[[ MATERIAL SHOWN open ]]

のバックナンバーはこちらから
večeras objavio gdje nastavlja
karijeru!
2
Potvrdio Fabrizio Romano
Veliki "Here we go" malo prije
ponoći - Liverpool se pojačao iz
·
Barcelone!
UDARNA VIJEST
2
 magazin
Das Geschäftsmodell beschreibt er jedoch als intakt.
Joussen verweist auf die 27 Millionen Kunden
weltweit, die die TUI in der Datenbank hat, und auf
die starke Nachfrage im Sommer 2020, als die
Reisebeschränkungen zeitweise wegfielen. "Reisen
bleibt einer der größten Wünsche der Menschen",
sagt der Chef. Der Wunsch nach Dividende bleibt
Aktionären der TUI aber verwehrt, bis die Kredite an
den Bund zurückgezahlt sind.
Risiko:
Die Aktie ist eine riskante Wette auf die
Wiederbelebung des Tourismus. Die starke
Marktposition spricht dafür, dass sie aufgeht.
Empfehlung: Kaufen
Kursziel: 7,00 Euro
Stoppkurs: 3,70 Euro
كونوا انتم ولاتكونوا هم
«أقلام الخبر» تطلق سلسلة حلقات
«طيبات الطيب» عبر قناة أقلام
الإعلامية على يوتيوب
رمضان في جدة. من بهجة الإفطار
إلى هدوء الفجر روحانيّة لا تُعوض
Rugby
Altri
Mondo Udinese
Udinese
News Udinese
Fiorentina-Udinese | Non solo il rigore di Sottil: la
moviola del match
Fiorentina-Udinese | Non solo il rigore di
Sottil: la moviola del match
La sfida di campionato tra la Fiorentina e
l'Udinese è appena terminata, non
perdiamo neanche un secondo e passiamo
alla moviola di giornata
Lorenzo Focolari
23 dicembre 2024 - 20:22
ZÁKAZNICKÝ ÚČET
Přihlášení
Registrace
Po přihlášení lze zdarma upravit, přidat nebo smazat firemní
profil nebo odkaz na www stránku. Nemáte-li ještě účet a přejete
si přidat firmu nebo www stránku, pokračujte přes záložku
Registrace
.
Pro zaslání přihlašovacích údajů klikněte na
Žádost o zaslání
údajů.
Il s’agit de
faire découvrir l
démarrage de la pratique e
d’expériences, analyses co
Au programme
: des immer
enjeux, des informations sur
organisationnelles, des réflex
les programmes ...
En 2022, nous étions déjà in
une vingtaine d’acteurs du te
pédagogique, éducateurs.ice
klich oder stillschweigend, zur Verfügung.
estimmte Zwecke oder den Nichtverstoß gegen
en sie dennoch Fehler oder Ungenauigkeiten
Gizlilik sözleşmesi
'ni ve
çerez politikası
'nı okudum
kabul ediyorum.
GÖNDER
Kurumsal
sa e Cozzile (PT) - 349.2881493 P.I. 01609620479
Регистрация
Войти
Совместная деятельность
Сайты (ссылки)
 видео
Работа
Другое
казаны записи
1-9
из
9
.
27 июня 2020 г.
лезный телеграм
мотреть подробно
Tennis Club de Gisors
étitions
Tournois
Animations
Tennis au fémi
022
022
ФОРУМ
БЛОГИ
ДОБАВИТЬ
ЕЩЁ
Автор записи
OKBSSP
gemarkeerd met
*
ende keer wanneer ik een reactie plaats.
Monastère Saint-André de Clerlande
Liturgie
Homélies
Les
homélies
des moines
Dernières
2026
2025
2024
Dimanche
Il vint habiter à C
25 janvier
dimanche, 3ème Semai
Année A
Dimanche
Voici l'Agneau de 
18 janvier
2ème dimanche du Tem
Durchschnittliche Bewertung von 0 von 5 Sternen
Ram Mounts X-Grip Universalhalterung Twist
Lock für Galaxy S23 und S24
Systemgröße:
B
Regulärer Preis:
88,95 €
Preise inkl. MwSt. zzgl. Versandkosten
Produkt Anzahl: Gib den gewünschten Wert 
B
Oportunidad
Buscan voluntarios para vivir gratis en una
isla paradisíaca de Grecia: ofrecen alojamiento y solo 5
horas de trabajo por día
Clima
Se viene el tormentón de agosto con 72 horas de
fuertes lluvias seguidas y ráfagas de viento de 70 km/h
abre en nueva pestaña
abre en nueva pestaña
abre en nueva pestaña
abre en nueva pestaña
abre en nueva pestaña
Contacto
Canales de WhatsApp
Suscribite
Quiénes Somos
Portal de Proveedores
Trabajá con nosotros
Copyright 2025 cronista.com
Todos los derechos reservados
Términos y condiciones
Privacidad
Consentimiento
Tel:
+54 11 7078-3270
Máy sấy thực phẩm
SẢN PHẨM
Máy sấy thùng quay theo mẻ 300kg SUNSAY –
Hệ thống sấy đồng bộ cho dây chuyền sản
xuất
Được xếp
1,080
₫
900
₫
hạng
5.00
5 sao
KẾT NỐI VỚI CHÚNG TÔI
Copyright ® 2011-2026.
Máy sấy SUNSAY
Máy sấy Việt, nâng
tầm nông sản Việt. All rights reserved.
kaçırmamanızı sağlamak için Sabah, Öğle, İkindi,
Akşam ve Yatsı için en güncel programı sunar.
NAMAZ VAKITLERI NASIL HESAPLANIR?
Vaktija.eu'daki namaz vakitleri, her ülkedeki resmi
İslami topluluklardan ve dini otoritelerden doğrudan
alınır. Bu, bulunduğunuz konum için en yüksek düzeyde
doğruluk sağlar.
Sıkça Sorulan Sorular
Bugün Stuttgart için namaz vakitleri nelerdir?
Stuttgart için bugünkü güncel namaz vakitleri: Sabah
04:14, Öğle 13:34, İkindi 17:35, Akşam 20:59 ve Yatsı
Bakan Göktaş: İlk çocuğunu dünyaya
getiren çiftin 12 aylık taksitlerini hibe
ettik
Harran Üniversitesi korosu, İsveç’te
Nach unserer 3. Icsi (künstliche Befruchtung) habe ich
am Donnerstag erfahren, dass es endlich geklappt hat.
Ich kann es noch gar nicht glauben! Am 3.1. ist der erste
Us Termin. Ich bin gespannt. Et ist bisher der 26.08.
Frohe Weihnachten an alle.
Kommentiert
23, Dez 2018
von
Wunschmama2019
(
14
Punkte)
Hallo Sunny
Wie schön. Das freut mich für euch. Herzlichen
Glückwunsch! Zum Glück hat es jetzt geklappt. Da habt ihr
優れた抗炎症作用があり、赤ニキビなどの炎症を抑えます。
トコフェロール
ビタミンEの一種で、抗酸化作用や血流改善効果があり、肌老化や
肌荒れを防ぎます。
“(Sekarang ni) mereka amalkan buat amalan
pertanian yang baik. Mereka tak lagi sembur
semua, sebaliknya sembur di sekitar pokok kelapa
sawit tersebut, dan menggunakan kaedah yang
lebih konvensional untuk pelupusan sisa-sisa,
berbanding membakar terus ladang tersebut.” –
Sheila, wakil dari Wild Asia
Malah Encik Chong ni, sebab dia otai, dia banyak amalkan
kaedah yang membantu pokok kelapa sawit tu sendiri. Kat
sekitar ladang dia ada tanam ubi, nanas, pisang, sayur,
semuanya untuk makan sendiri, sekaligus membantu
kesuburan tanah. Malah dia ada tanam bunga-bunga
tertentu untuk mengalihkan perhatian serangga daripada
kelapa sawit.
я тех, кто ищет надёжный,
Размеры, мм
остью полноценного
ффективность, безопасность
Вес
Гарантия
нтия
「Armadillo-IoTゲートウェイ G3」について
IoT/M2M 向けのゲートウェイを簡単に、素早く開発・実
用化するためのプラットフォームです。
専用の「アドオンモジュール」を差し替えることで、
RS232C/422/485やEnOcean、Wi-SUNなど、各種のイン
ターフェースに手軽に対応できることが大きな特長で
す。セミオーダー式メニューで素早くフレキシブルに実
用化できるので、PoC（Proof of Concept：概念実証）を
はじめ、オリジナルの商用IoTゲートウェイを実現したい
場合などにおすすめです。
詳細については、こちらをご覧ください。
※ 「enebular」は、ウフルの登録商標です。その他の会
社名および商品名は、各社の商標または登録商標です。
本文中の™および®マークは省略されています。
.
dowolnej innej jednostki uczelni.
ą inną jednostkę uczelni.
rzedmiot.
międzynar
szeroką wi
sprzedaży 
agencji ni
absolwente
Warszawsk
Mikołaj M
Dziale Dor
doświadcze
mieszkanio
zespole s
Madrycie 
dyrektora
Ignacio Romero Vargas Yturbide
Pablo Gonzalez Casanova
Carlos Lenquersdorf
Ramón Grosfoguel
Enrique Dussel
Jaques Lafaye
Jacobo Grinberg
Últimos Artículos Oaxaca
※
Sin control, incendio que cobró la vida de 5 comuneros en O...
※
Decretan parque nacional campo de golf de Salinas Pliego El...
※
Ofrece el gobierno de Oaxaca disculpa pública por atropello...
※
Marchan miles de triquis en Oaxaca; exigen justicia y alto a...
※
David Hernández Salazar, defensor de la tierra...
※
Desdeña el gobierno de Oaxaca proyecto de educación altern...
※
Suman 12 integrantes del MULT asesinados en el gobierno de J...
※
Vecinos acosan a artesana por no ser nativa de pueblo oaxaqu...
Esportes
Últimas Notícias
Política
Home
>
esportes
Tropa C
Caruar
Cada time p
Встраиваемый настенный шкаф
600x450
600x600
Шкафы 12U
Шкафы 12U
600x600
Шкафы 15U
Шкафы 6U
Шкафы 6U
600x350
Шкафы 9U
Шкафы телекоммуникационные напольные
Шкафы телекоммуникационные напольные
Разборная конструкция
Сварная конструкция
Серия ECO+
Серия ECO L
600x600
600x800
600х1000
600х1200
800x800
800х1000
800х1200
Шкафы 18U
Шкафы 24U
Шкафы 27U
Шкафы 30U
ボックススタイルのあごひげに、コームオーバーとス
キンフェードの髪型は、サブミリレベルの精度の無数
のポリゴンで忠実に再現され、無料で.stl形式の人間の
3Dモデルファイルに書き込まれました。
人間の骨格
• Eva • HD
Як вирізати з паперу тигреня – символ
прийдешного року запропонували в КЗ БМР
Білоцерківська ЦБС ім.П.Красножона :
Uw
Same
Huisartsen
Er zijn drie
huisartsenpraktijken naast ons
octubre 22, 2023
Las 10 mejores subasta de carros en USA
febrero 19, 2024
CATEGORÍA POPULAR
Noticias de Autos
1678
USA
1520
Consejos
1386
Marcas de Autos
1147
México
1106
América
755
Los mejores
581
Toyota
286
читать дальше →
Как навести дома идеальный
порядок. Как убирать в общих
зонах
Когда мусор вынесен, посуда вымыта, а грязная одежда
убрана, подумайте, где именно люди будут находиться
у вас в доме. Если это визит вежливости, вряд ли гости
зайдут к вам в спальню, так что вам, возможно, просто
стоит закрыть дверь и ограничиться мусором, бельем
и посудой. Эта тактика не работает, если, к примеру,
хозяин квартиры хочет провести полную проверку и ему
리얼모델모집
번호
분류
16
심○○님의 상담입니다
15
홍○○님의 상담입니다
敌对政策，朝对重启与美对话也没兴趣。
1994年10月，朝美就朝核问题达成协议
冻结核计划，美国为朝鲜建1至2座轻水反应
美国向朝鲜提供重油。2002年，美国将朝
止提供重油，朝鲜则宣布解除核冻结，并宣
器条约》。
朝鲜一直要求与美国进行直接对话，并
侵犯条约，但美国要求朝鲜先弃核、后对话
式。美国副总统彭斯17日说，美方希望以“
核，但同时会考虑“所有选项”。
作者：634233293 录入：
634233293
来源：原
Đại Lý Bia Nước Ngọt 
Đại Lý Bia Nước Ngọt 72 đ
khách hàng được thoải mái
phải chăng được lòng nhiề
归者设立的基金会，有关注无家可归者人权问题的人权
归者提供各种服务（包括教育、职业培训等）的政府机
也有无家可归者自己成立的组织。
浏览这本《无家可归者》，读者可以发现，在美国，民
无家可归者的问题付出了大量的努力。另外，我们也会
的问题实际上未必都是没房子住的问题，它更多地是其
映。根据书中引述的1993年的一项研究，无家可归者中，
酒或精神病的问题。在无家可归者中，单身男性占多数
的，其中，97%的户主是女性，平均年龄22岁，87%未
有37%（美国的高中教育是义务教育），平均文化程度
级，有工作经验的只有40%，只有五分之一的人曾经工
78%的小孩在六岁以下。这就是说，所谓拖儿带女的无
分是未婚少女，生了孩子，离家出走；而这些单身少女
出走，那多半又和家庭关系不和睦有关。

[[ MATERIAL SHOWN closed ]]

- _INSTRUCTION_:
What is needed is a word-for-word copy of the records above, from the first line through the line that contains "Die Aktie ist eine riskante Wette auf die".

- _TASK RESPONSE_:
のバックナンバーはこちらから
večeras objavio gdje nastavlja
karijeru!
2
Potvrdio Fabrizio Romano
Veliki "Here we go" malo prije
ponoći - Liverpool se pojačao iz
·
Barcelone!
UDARNA VIJEST
2
 magazin
Das Geschäftsmodell beschreibt er jedoch als intakt.
Joussen verweist auf die 27 Millionen Kunden
weltweit, die die TUI in der Datenbank hat, und auf
die starke Nachfrage im Sommer 2020, als die
Reisebeschränkungen zeitweise wegfielen. "Reisen
bleibt einer der größten Wünsche der Menschen",
sagt der Chef. Der Wunsch nach Dividende bleibt
Aktionären der TUI aber verwehrt, bis die Kredite an
den Bund zurückgezahlt sind.
Risiko:
Die Aktie ist eine riskante Wette auf die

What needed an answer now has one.